# Code


This folder contains the code for our submission. Our code is based on the [MarkLLM](https://github.com/THU-BPM/MarkLLM) framework with some modifications. MarkLLM is licensed under the [Apache License 2.0](https://www.apache.org/licenses/LICENSE-2.0). We modified the code in the watermark folder to add our attack.


## Folder structure

- `config`: This folder contains the config files for different watermarking methods used in our submission.
- `watermark`: This folder contains the code for the watermarking methods. The code is from the original [MarkLLM](https://github.com/THU-BPM/MarkLLM) framework. We made the modifications to the code to add our attack.

## Our attack file
The implementation of our attack can be found in `attack_processor.py`. We note that, although the code takes the whole logits from the target model as input, it actually only uses the probability of the most likely next token and 20th likely next token to calculate the signal.

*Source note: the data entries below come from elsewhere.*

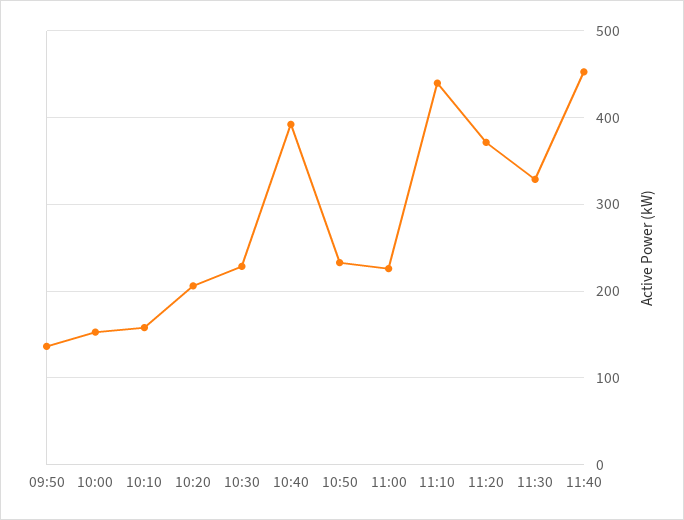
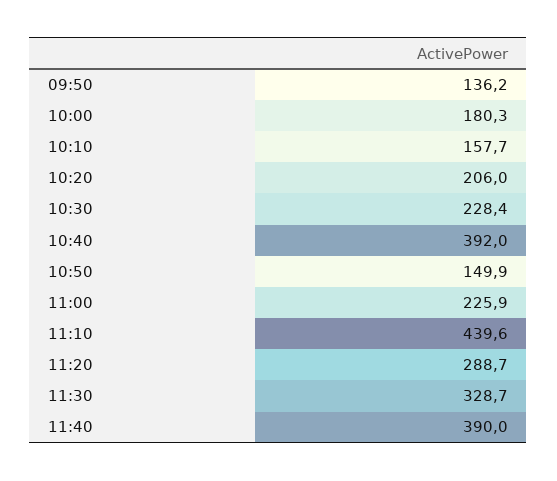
10:00: 150 -> 180.3
10:50: 230 -> 149.9
11:20: 370 -> 288.7
11:40: 450 -> 390

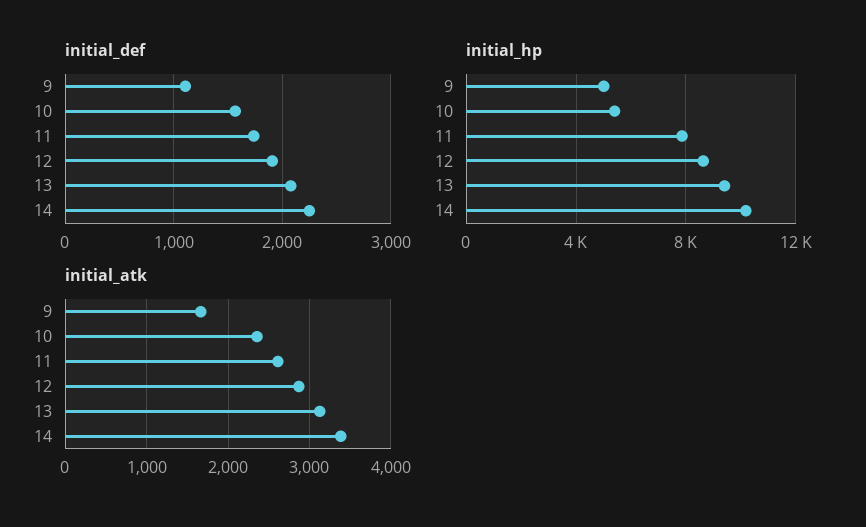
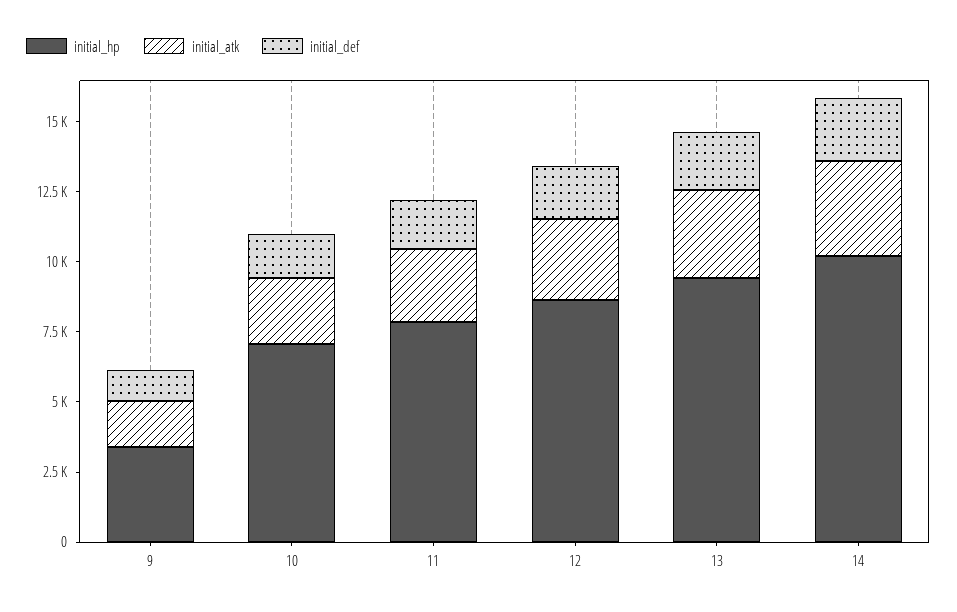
initial_hp, 9: 5000 -> 3500
initial_hp, 10: 5500 -> 7000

This current implementation is just for the sake of simplicity and efficiency. 

## How to run
In order to run the code, you need to install the dependencies in `requirements.txt`.

```bash
pip install -r requirements.txt
```

The results for OPT model can be generated by running the following command:

```bash
bash run_opt.sh
```

The results for LLaMA model can be generated by running the following command:

```bash
bash run_llama.sh
```


## About GPT-3.5
In order to run the paraphrase attack based on GPT-3.5, you need to input your own API key in the `main.py` file.

## About XSIR, UPV, SIR
In order to run those baselines, additional models need to be downloaded. You can check the instructions in the [MarkLLM framework ](https://github.com/THU-BPM/MarkLLM/blob/main/MarkLLM_demo.ipynb).

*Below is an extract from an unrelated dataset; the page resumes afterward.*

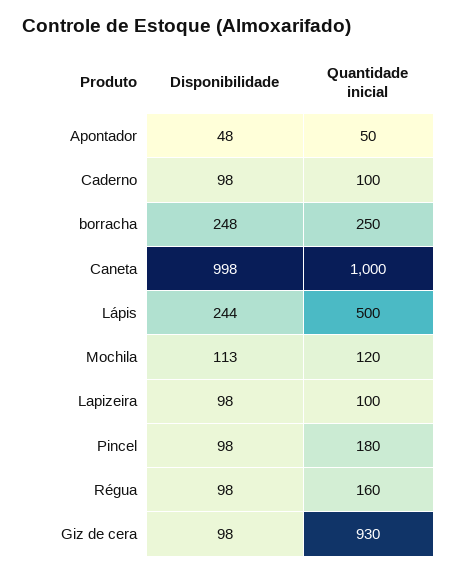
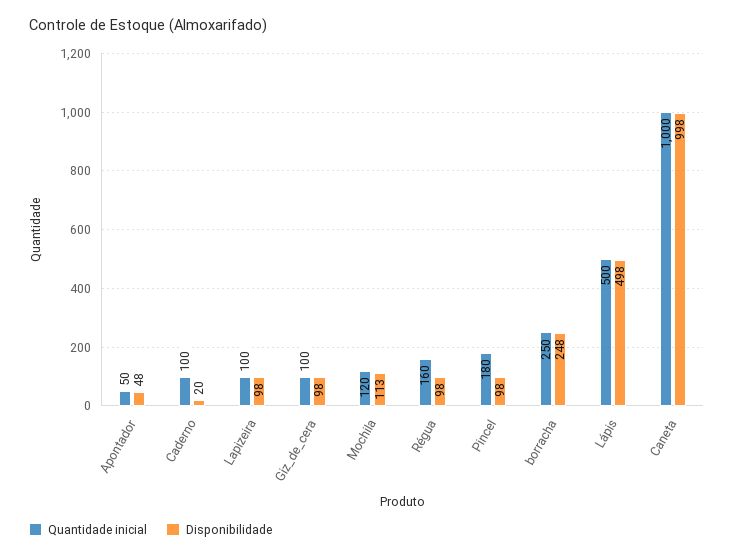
Disponibilidade, Caderno: 98 -> 20
Disponibilidade, Lápis: 244 -> 498
Quantidade inicial, Giz de cera: 930 -> 100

## Modification to the MarkLLM framework
We modified the code in the `watermark` folder to add our attack. The change is that for each watermark file, we add a parameter `attack_processor` which is the `LogitsProcessor` to the function `generate_watermarked_text`. If the parameter is `None`, the attack processor will be added to the logits processor in the `generate_watermarked_text` function.